Task inputs:
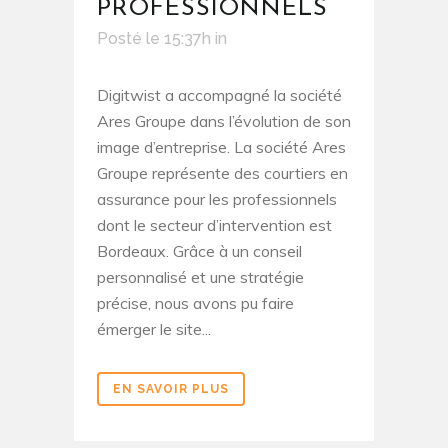
PROFESSIONNELS
Posté le 15:37h
in
Digitwist a accompagné la société
Ares Groupe dans l’évolution de son
image d’entreprise. La société Ares
Groupe représente des courtiers en
assurance pour les professionnels
dont le secteur d’intervention est
Bordeaux. Grâce à un conseil
personnalisé et une stratégie
précise, nous avons pu faire
émerger le site...
EN SAVOIR PLUS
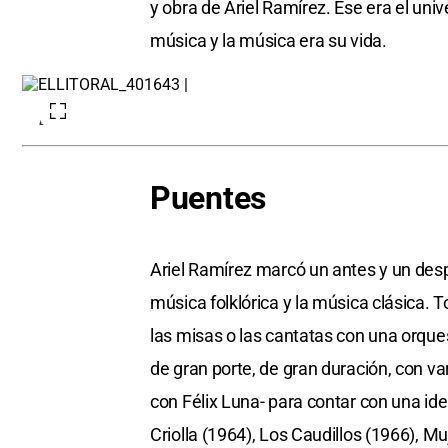
y obra de Ariel Ramírez. Ese era el uni
música y la música era su vida.
D.R.
Puentes
Ariel Ramírez marcó un antes y un desp
música folklórica y la música clásica
las misas o las cantatas con una orques
de gran porte, de gran duración, con var
con Félix Luna- para contar con una i
Criolla (1964), Los Caudillos (1966), 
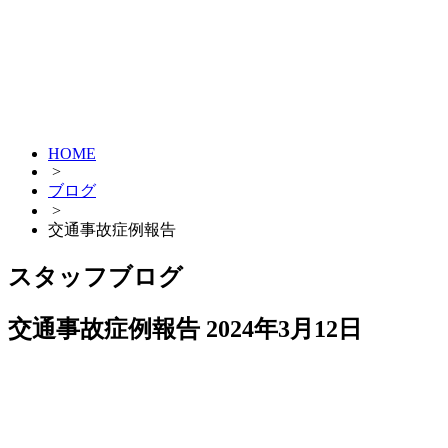
HOME
>
ブログ
>
交通事故症例報告
スタッフブログ
交通事故症例報告
2024年3月12日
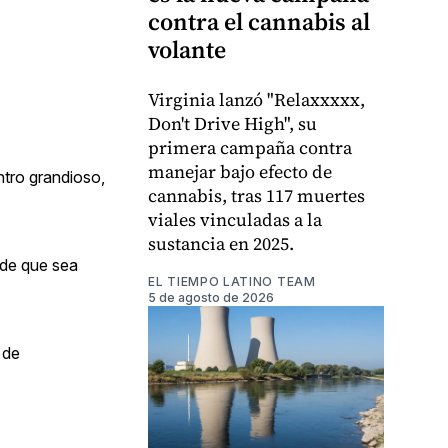
contra el cannabis al
volante
Virginia lanzó "Relaxxxxx,
Don't Drive High", su
primera campaña contra
manejar bajo efecto de
ntro grandioso,
cannabis, tras 117 muertes
viales vinculadas a la
sustancia en 2025.
 de que sea
EL TIEMPO LATINO TEAM
5 de agosto de 2026
 de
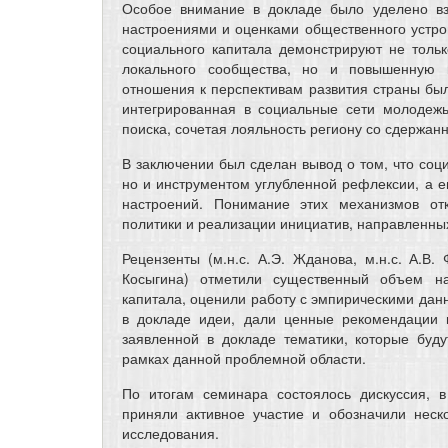
Особое внимание в докладе было уделено вз
настроениями и оценками общественного устрой
социального капитала демонстрируют не толь
локального сообщества, но и повышенную к
отношения к перспективам развития страны бы
интегрированная в социальные сети молодежь
поиска, сочетая лояльность региону со сдержа
В заключении был сделан вывод о том, что соц
но и инструментом углубленной рефлексии, а е
настроений. Понимание этих механизмов от
политики и реализации инициатив, направленны
Рецензенты (м.н.с. А.Э. Жданова, м.н.с. А.В. Ф
Косыгина) отметили существенный объем на
капитала, оценили работу с эмпирическими дан
в докладе идеи, дали ценные рекомендации 
заявленной в докладе тематики, которые буд
рамках данной проблемной области.
По итогам семинара состоялось дискуссия, в
приняли активное участие и обозначили неск
исследования.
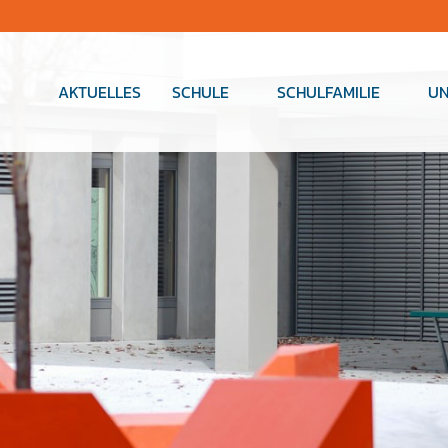
AKTUELLES
SCHULE
SCHULFAMILIE
UN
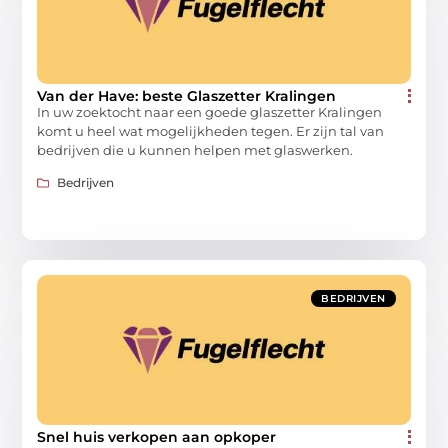
Van der Have: beste Glaszetter Kralingen
In uw zoektocht naar een goede glaszetter Kralingen
komt u heel wat mogelijkheden tegen. Er zijn tal van
bedrijven die u kunnen helpen met glaswerken.
Bedrijven
BEDRIJVEN
Snel huis verkopen aan opkoper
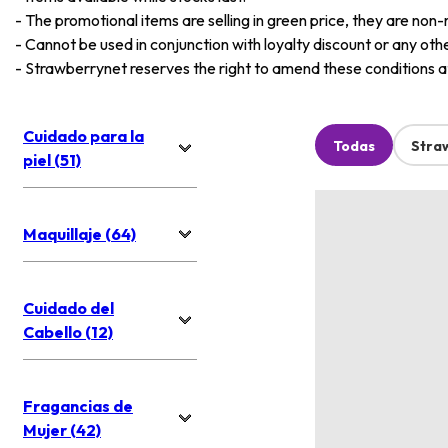
-
The promotional items are selling in green price, they are non-
-
Cannot be used in conjunction with loyalty discount or any oth
-
Strawberrynet reserves the right to amend these conditions at 
Cuidado para la
Todas
Stra
piel (51)
Maquillaje (64)
Cuidado del
Cabello (12)
Fragancias de
Mujer (42)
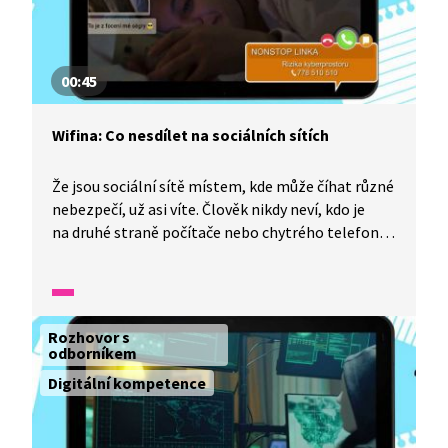
00:45
Wifina: Co nesdílet na sociálních sítích
Že jsou sociální sítě místem, kde může číhat různé
nebezpečí, už asi víte. Člověk nikdy neví, kdo je
na druhé straně počítače nebo chytrého telefonu,
a rozhodně by měl být opatrný, co bude s takovou
osobou sdílet. Více vám o tom poví Zora Dušková,
která je ředitelkou dětského krizového centra.
Rozhovor s
odborníkem
Digitální kompetence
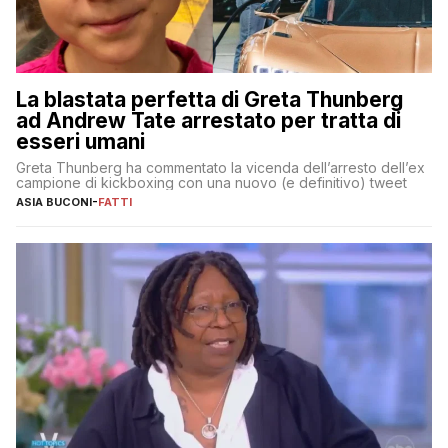
La blastata perfetta di Greta Thunberg
ad Andrew Tate arrestato per tratta di
esseri umani
Greta Thunberg ha commentato la vicenda dell’arresto dell’ex
campione di kickboxing con una nuovo (e definitivo) tweet
ASIA BUCONI
-
FATTI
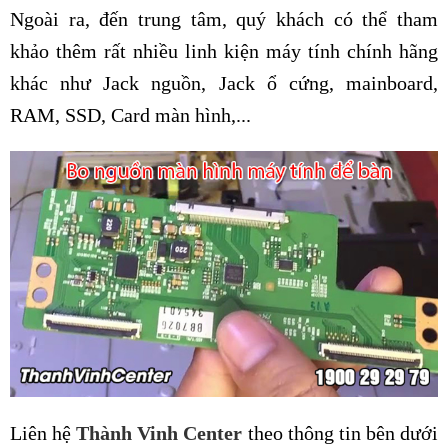
Ngoài ra, đến trung tâm, quý khách có thể tham
khảo thêm rất nhiều linh kiện máy tính chính hãng
khác như Jack nguồn, Jack ổ cứng, mainboard,
RAM, SSD, Card màn hình,...
Liên hệ
Thành Vinh Center
theo thông tin bên dưới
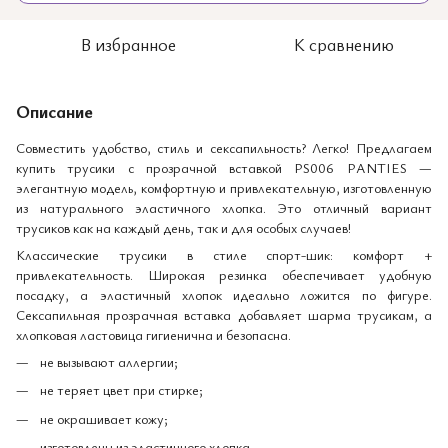
В избранное
К сравнению
Описание
Совместить удобство, стиль и сексапильность? Легко! Предлагаем
купить трусики с прозрачной вставкой PS006 PANTIES —
элегантную модель, комфортную и привлекательную, изготовленную
из натурального эластичного хлопка. Это отличный вариант
трусиков как на каждый день, так и для особых случаев!
Классические трусики в стиле спорт-шик: комфорт +
привлекательность. Широкая резинка обеспечивает удобную
посадку, а эластичный хлопок идеально ложится по фигуре.
Сексапильная прозрачная вставка добавляет шарма трусикам, а
хлопковая ластовица гигиенична и безопасна.
не вызывают аллергии;
не теряет цвет при стирке;
не окрашивает кожу;
изготовлены из эластичного хлопка.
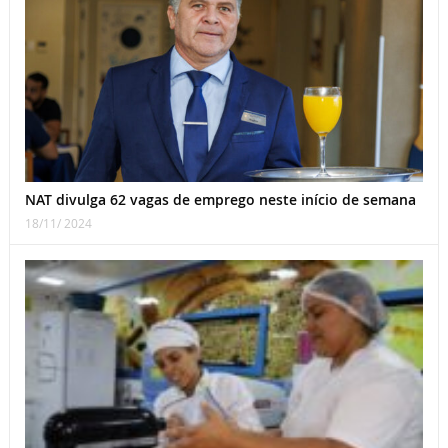
NAT divulga 62 vagas de emprego neste início de semana
18/11/ 2024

The problem:
Your copy should hold exactly the lines from the line containing "не вызывают аллергии;" through the last line of the listing above, both included, and no pictures.

Response to the exercise:
не вызывают аллергии;
не теряет цвет при стирке;
не окрашивает кожу;
изготовлены из эластичного хлопка.
NAT divulga 62 vagas de emprego neste início de semana
18/11/ 2024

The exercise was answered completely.